BYOD security risks: Strategies to protect your hospital

Your hospital’s biggest security threat isn’t likely to come from outside hackers, but rather internally from your clinical staff. That’s especially true if your hospital allows staff to access email and internal servers through their personal smartphones or tablets under a bring your own device (BYOD) policy.

86536060Even if your IT department and electronic health records (EHR) vendor have the appropriate safeguards in place, it can all be undone if just one person accesses confidential information via a personal portable device.

And your hospital would have to assume liability for the error.

In the past, a blanket ban on the use of outside devices was acceptable.
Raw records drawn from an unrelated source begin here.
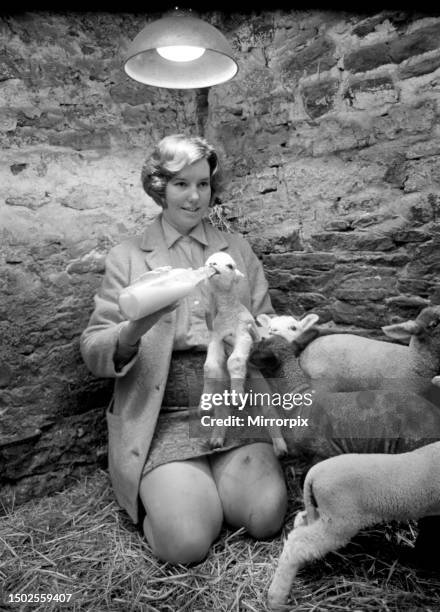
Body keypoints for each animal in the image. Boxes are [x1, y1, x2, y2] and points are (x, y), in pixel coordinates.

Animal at [200, 251, 288, 456]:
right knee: (222, 412)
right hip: (222, 391)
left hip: (260, 385)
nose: (212, 265)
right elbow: (209, 366)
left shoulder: (243, 334)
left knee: (269, 412)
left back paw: (281, 448)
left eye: (230, 266)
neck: (228, 313)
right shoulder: (216, 338)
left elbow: (235, 359)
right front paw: (205, 401)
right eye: (209, 261)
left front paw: (237, 395)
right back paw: (216, 440)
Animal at [266, 438, 440, 608]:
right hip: (339, 521)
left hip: (323, 514)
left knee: (300, 524)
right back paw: (276, 599)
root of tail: (313, 474)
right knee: (297, 544)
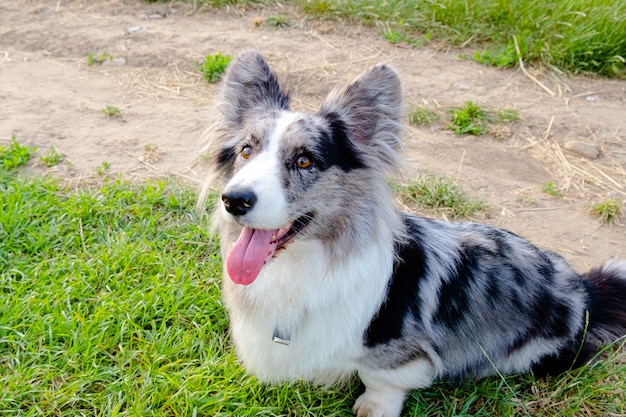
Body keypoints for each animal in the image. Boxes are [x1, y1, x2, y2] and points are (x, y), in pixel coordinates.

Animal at [199, 50, 624, 414]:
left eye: (304, 160)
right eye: (247, 151)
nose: (234, 200)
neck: (300, 264)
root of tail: (585, 290)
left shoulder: (393, 350)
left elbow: (382, 379)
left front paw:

But as people became more and more tethered to their portable electronics, it’s become harder to enforce this rule.

Now many hospitals allow doctors and nurses to check their email and perform other job-related functions on their own devices.

Keys to success with BYOD

Embracing the BYOD trend can help doctors and nurses work more efficiently. But without the proper rules in place, it can compromise the security of patients’ protected health information (PHI), leaving your facility open to HIPAA violations, huge fines and bad publicity.

Here are five ways to protect your facility from issues when it comes to BYOD access, as adapted from a recent article in Mobile Health News:

  1. Perform a risk assessment. Survey doctors and nurses to get an idea of how many staff members access patient information using their own devices. This will allow you to address the potential for a data breach and determine the impact if one should occur.
  2. Develop a specific policy addressing the use of personal devices. An effective BYOD policy clearly spells out what kind of information is permissible to access on a personal device – and what isn’t. Also, you may want to include rules limiting offsite access of patient records. And be sure to regularly review and audit your policy so you know it’s appropriately addressing your hospital’s needs.
  3. Conduct regular training on the correct way to handle PHI. Clinical staff should receive periodic refreshers about the importance of keeping patient information confidential, especially if they’re accessing PHI on their own devices. They should also be reminded of the consequences of breaking the rules.
  4. Require encryption. If doctors and nurses want to use their own smartphones or tablets, make it a rule that the devices must be encrypted so patient data can’t be accessed if the device falls into the wrong hands.
  5. Purchase the appropriate insurance to limit your financial liability if a breach occurs. No one is perfect, and despite your best efforts, staff may not follow your hospital’s BYOD policy to the letter. So make sure your facility is protected in case someone’s carelessness compromises patient information.